(Work to do)
Reproduce every line of the listing below exactly, leaving out the pictures.

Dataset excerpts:
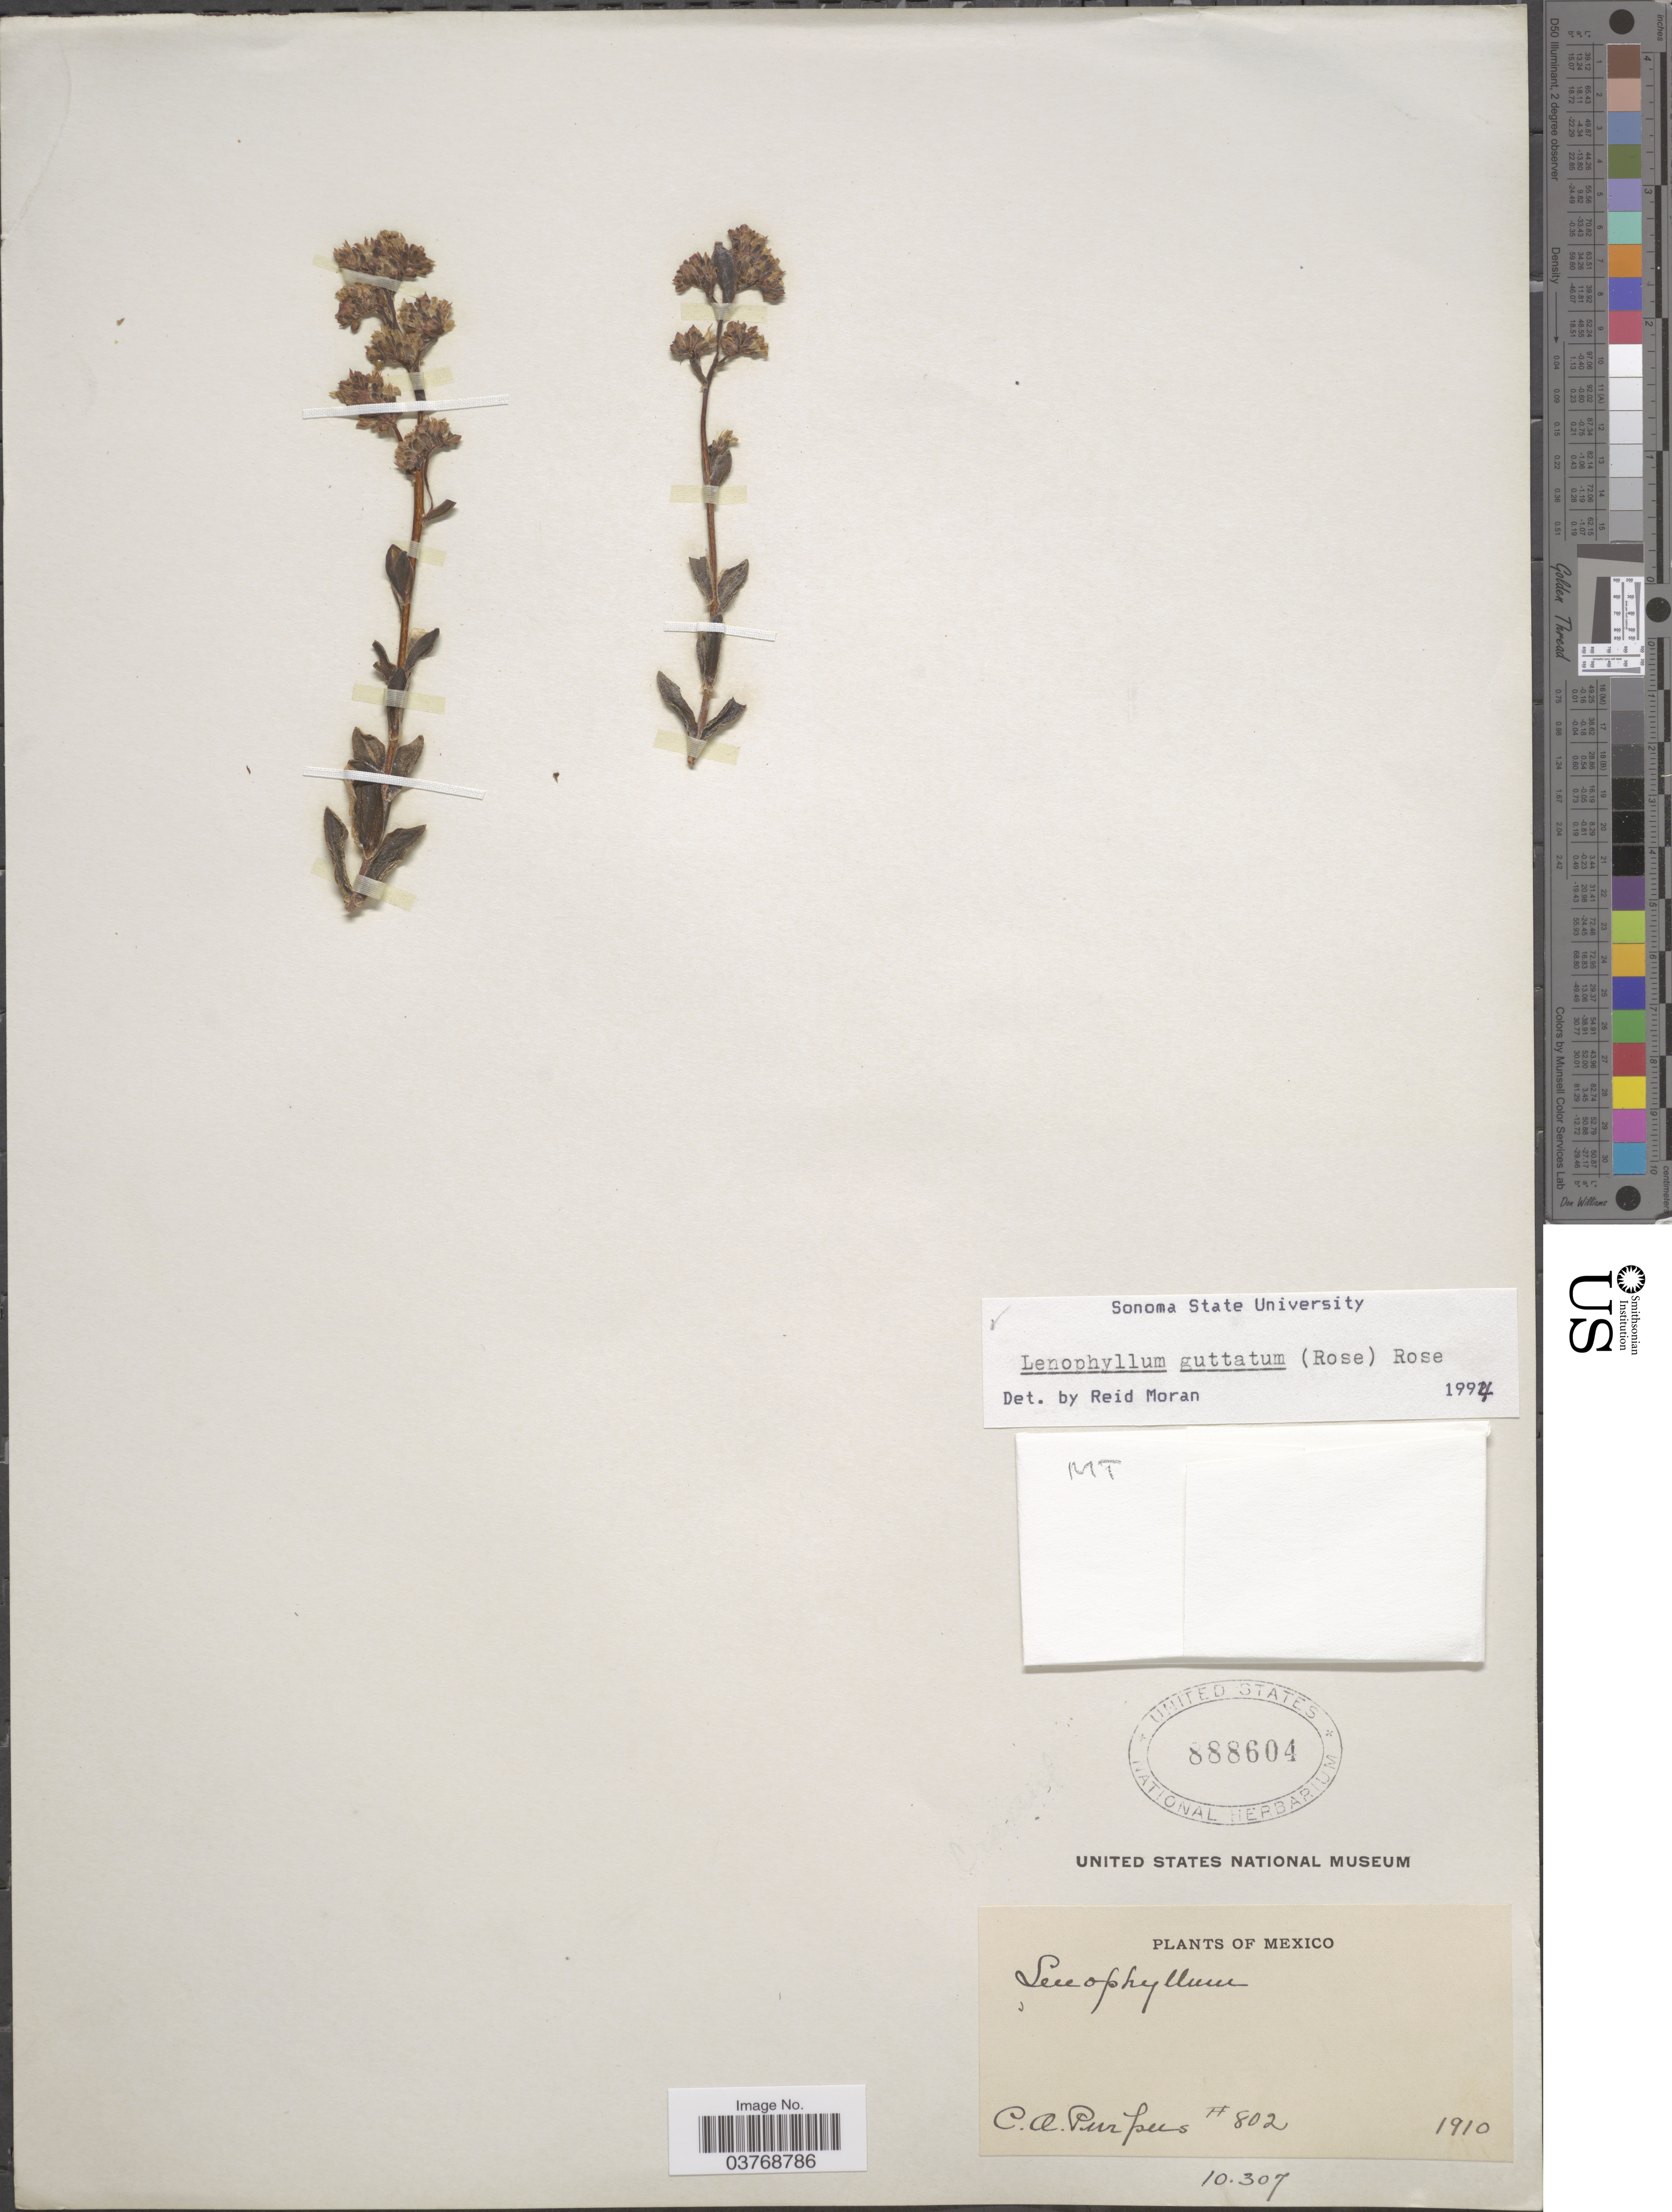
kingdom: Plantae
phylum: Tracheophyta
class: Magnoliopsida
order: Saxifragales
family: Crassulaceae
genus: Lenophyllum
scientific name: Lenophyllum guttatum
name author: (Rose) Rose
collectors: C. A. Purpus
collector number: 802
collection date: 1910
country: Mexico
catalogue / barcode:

(Task result)
kingdom: Plantae
phylum: Tracheophyta
class: Magnoliopsida
order: Saxifragales
family: Crassulaceae
genus: Lenophyllum
scientific name: Lenophyllum guttatum
name author: (Rose) Rose
collectors: C. A. Purpus
collector number: 802
collection date: 1910
country: Mexico
catalogue / barcode:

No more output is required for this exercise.